Red means stop and green means go — but what are the colors under the hood of your car trying to tell you?
Fresh oil is usually light to dark amber and translucent. Like honey. This is how the oil should appear on the dipstick immediately after an oil change. If you paid someone else to do this job, pull the dipstick and check before you drive off. If the oil on the dipstick is not light to dark amber, the color of honey, they may not have changed it.
Over time, oil will turn darker (brownish) in color due to contaminants being held in suspension. This is normal. The oil is doing what it’s supposed to be doing.
When the oil has turned black, it is probably time for an oil change — or getting close to it.
Watch out for: Milky or cloudy-looking oil. This is a clue that water (engine coolant) is getting into the oil, possibly from a leaking intake manifold gasket or more serious problem such as a failing head gasket.
Get the car to a shop ASAP.
Automatic transmission fluid
Most, though not all, automatic transmission fluid is reddish in color when fresh and like engine oil, gets darker over time. But unlike engine oil, it should never look brown or (worse) black. If it does, it is likely the transmission overheated at some point. This is your cue to have the car checked out. A running-hot transmission will usually be a short-lived transmission.
Watch out for: Burnt smell or small metallic shavings held in suspension in the fluid or present on the dipstick. Wipe the (cool) dipstick between your thumb and index finger. If you feel any grit, it is very likely the transmission will need work — possible a major overhaul — in the near future. A burnt smell is a clue the transmission is running hot. Get it checked as soon as possible.
Coolant (anti-freeze) used to be neon green in color but many late-model cars also use so-called “long-life” coolant that can be orange in color. What you want to be wary of is coolant that is brown or oily-looking. If the coolant just looks dirty, all the system may need is a thorough flush and refill with fresh coolant. If there’s oil in the coolant, it could be a more serious problem that might involve major work to the engine as well as the cooling system. Look out for air bubbles in the coolant, which you can check for by removing the radiator cap (engine cold!) and then running the engine for a few minutes while you watch the filler neck. Bubbles in the coolant are a clue that an intake manifold or head gasket may be leaking.
Watch for: The manufacturer’s recommendations about which type of coolant to use. If your car came from the factory with the orange-red colored long-life coolant, it may not be ok to top off or refill the system with standard green coolant. If it’s an emergency and nothing else is available, use straight water — ideally distilled water.
Have the car serviced as soon as possible.
Crankcase breather element
In addition to the air filter, inside the air cleaner assembly in most late-model cars you will find a small, replaceable breather element. It filters the air that’s normally sucked into the engine’s crankcase as part of the Positive Crankcase Ventilation (PVC) system. It’s normal for this small filter element to look dusty and dirty — and when it does, it’s probably time to replace it. What’s not normal is for the breather element to look black and be sopping wet with oil. If it is, there may be a problem with the PCV system (minor and easily fixed) or the engine might be getting tired; oil is leaking past piston rings up into the air cleaner assembly.

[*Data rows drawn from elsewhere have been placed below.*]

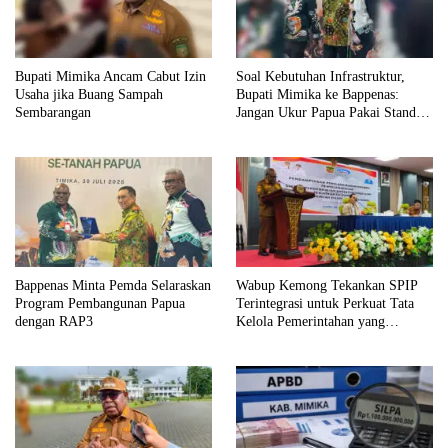
Bupati Mimika Ancam Cabut Izin
Soal Kebutuhan Infrastruktur,
Usaha jika Buang Sampah
Bupati Mimika ke Bappenas:
Sembarangan
Jangan Ukur Papua Pakai Standar
Jawa
Bappenas Minta Pemda Selaraskan
Wabup Kemong Tekankan SPIP
Program Pembangunan Papua
Terintegrasi untuk Perkuat Tata
dengan RAP3
Kelola Pemerintahan yang
Akuntabel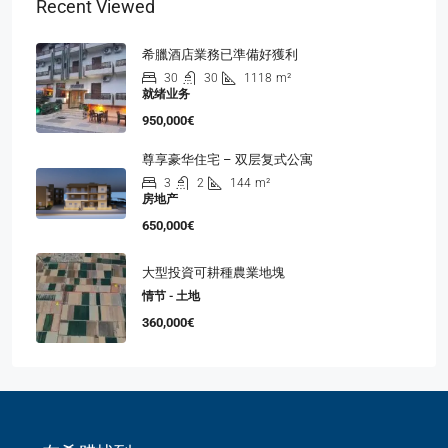
Recent Viewed
希臘酒店業務已準備好獲利
30
30
1118
m²
就绪业务
950,000€
尊享豪华住宅 – 双层复式公寓
3
2
144
m²
房地产
650,000€
大型投資可耕種農業地塊
情节 - 土地
360,000€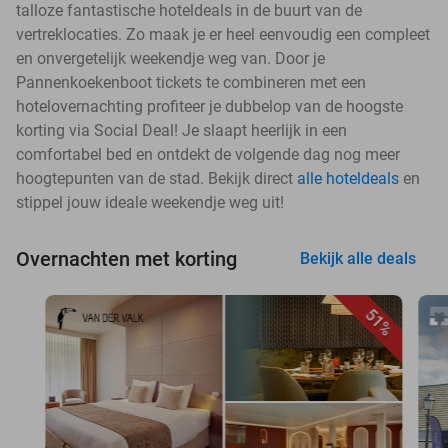
talloze fantastische hoteldeals in de buurt van de
vertreklocaties. Zo maak je er heel eenvoudig een compleet
en onvergetelijk weekendje weg van. Door je
Pannenkoekenboot tickets te combineren met een
hotelovernachting profiteer je dubbelop van de hoogste
korting via Social Deal! Je slaapt heerlijk in een
comfortabel bed en ontdekt de volgende dag nog meer
hoogtepunten van de stad. Bekijk direct
alle hoteldeals
en
stippel jouw ideale weekendje weg uit!
Overnachten met korting
Bekijk alle deals
51%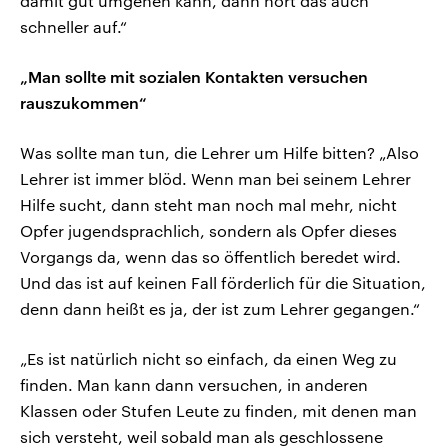
damit gut umgehen kann, dann hört das auch
schneller auf.“
„Man sollte mit sozialen Kontakten versuchen
rauszukommen“
Was sollte man tun, die Lehrer um Hilfe bitten? „Also
Lehrer ist immer blöd. Wenn man bei seinem Lehrer
Hilfe sucht, dann steht man noch mal mehr, nicht
Opfer jugendsprachlich, sondern als Opfer dieses
Vorgangs da, wenn das so öffentlich beredet wird.
Und das ist auf keinen Fall förderlich für die Situation,
denn dann heißt es ja, der ist zum Lehrer gegangen.“
„Es ist natürlich nicht so einfach, da einen Weg zu
finden. Man kann dann versuchen, in anderen
Klassen oder Stufen Leute zu finden, mit denen man
sich versteht, weil sobald man als geschlossene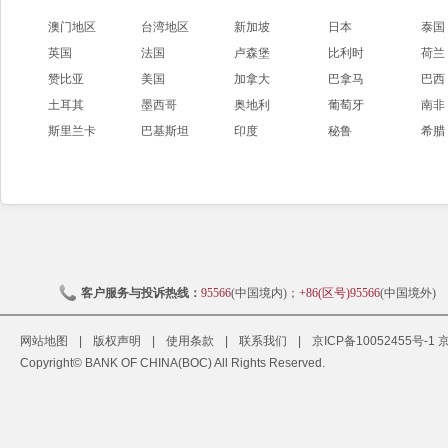
澳门地区
台湾地区
新加坡
日本
泰国
英国
法国
卢森堡
比利时
荷兰
赞比亚
美国
加拿大
巴拿马
巴西
土耳其
墨西哥
奥地利
葡萄牙
南非
斯里兰卡
巴基斯坦
印度
秘鲁
希腊
客户服务与投诉热线：
95566
(中国境内)；
+86(区号)95566
(中国境外)
网站地图
|
版权声明
|
使用条款
|
联系我们
|
京ICP备10052455号-1
京
Copyright© BANK OF CHINA(BOC) All Rights Reserved.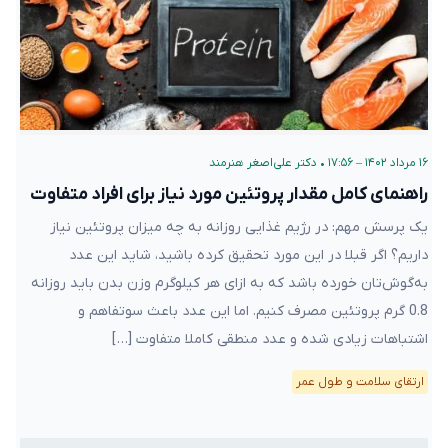
۱۶ مرداد ۱۴۰۲ – ۱۷:۵۶
•
دکتر علی‌اصغر هنرمند
راهنمای کامل مقدار پروتئین مورد نیاز برای افراد متفاوت
یک پرسش مهم: در رژیم غذایی‌ روزانه به چه میزان پروتئین نیاز
داریم؟ اگر قبلا در این مورد تحقیق کرده ‌باشید، شاید این عدد
به‌گوش‌تان خورده باشد که به ازای هر کیلوگرم وزن بدن باید روزانه
0.8 گرم پروتئین مصرف کنیم. اما این عدد باعث سوتفاهم و
اشتباهات زیادی شده و عدد منطقی کاملا متفاوت […]
ارتقای سلامت و طول عمر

Many owners forget to service this small but important little filter. Check its condition at least once a year and replace the breather element when indicated.
Like engine oil, brake fluid looks clear to honey-colored when fresh and gets darker over time, as contaminants build up. Unlike engine oil, the contaminants in brake fluid don’t get caught by a filter.
Brake fluid also tends to attract water, which can rust out the lines (and master cylinder, if it’s metal) from the inside. This is why it is especially important to keep track of the condition of the brake fluid and have it changed out as necessary (usually, once every 3-4 years at least). Otherwise, you risk damaging expensive components. Braking performance will also be reduced, especially if any air has gotten into the system.
Be certain to use only the correct type of fluid for your vehicle (e.g., DOT 3, 4 or 5) as specified on the master cylinder cap. Use of incorrect/incompatible fluid can cause problems you don’t want.
Watch for: Spongy or soft pedal feel. This indicates low brake fluid level, or air in the system — either of which are potentially dangerous. Reduce your speed and leave extra stopping room between your car and other vehicles, just in case.
Have the car looked at a soon as possible.